The lines to find are those in the entries that hold the word "escape"; copy every one of them.

Saved entries:
++++++++++
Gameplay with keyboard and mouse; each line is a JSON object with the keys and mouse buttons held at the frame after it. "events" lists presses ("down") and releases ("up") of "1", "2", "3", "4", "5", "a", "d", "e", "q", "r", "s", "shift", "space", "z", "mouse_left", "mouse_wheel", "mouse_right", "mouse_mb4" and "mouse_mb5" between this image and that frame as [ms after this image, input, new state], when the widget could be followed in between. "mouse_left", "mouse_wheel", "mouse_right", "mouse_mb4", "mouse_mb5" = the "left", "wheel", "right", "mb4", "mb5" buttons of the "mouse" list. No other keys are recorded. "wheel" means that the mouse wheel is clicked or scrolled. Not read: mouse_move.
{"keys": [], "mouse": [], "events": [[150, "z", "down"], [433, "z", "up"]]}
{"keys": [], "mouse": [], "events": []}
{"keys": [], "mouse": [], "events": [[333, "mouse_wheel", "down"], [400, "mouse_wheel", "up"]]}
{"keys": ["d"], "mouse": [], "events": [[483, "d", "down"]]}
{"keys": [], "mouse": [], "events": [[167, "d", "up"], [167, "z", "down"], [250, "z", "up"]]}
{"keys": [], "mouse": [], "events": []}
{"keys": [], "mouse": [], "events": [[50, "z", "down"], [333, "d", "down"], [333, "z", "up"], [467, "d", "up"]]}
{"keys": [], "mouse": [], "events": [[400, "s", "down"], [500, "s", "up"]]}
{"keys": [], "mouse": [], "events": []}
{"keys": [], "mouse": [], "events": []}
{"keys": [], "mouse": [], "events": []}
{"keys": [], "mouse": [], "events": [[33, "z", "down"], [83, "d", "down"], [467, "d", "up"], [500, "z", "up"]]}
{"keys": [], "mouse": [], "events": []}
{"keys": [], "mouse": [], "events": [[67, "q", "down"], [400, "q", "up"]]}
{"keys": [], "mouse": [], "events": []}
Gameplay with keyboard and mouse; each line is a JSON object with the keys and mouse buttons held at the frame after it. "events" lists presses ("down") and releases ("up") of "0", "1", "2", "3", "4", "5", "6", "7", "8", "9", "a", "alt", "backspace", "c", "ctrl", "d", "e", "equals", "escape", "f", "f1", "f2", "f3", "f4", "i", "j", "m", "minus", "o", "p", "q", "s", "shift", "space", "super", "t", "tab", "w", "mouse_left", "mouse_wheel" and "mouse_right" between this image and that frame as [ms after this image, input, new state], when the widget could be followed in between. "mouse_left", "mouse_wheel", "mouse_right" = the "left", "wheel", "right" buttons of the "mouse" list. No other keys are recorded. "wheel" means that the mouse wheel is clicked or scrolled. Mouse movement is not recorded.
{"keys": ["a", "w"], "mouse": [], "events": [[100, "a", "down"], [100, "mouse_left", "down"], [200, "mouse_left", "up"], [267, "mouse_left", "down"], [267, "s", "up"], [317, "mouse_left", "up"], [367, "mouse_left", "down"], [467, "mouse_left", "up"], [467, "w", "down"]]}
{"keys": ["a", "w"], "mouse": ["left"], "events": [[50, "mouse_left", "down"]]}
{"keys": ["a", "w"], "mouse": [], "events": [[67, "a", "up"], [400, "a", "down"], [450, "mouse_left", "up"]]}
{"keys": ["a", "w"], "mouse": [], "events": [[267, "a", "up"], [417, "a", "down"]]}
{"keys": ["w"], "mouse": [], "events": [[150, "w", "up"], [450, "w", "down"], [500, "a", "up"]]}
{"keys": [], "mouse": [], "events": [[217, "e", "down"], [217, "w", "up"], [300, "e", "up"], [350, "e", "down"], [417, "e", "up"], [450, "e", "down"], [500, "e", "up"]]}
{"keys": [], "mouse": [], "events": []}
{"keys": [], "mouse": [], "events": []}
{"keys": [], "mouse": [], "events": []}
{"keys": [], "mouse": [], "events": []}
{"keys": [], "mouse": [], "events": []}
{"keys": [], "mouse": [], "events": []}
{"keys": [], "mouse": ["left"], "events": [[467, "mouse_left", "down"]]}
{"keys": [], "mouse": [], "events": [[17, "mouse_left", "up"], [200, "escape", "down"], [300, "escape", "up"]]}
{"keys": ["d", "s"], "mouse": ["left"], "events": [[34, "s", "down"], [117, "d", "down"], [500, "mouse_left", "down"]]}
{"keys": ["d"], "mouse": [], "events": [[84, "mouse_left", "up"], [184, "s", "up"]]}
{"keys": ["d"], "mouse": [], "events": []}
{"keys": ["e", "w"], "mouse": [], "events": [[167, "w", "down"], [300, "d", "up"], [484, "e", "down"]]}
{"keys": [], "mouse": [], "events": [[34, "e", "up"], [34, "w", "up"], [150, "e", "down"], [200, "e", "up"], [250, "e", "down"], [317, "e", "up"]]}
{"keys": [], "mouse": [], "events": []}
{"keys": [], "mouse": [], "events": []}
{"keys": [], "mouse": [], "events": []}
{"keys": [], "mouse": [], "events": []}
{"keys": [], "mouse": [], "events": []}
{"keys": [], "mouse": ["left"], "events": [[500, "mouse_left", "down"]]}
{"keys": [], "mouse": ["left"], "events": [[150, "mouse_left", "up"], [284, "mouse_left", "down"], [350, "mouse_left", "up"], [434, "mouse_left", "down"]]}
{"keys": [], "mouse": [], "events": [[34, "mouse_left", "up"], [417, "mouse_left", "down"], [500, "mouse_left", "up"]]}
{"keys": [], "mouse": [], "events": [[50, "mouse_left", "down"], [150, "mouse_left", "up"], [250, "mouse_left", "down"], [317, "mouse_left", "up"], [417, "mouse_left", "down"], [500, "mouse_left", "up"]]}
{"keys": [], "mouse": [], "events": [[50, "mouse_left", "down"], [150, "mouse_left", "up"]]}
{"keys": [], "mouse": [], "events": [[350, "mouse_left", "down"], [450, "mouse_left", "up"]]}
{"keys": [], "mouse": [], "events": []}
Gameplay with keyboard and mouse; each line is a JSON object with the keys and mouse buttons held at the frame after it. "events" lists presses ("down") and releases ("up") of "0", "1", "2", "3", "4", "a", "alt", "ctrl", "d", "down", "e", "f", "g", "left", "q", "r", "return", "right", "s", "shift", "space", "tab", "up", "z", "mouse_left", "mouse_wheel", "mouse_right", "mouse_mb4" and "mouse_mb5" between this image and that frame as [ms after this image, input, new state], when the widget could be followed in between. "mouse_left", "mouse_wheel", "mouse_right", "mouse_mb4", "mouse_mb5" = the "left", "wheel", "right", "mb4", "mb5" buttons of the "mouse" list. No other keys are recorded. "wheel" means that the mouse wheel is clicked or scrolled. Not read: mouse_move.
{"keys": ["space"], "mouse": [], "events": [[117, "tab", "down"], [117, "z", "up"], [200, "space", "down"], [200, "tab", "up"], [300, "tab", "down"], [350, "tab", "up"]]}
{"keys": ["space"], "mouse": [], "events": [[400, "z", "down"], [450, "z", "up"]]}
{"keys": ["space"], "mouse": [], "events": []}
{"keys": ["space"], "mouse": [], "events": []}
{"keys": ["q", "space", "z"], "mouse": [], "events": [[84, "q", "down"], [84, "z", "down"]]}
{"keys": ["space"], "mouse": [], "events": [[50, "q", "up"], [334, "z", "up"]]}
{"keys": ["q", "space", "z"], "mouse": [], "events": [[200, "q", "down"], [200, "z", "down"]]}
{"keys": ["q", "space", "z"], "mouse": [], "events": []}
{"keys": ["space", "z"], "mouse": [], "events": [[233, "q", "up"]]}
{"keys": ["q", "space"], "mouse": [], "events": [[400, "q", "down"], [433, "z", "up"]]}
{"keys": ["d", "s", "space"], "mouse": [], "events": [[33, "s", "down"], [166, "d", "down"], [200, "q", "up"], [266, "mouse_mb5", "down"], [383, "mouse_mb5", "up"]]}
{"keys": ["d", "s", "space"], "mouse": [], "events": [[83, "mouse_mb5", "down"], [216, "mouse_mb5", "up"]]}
++++++++++
Solution:
Gameplay with keyboard and mouse; each line is a JSON object with the keys and mouse buttons held at the frame after it. "events" lists presses ("down") and releases ("up") of "0", "1", "2", "3", "4", "5", "6", "7", "8", "9", "a", "alt", "backspace", "c", "ctrl", "d", "e", "equals", "escape", "f", "f1", "f2", "f3", "f4", "i", "j", "m", "minus", "o", "p", "q", "s", "shift", "space", "super", "t", "tab", "w", "mouse_left", "mouse_wheel" and "mouse_right" between this image and that frame as [ms after this image, input, new state], when the widget could be followed in between. "mouse_left", "mouse_wheel", "mouse_right" = the "left", "wheel", "right" buttons of the "mouse" list. No other keys are recorded. "wheel" means that the mouse wheel is clicked or scrolled. Mouse movement is not recorded.
{"keys": [], "mouse": [], "events": [[17, "mouse_left", "up"], [200, "escape", "down"], [300, "escape", "up"]]}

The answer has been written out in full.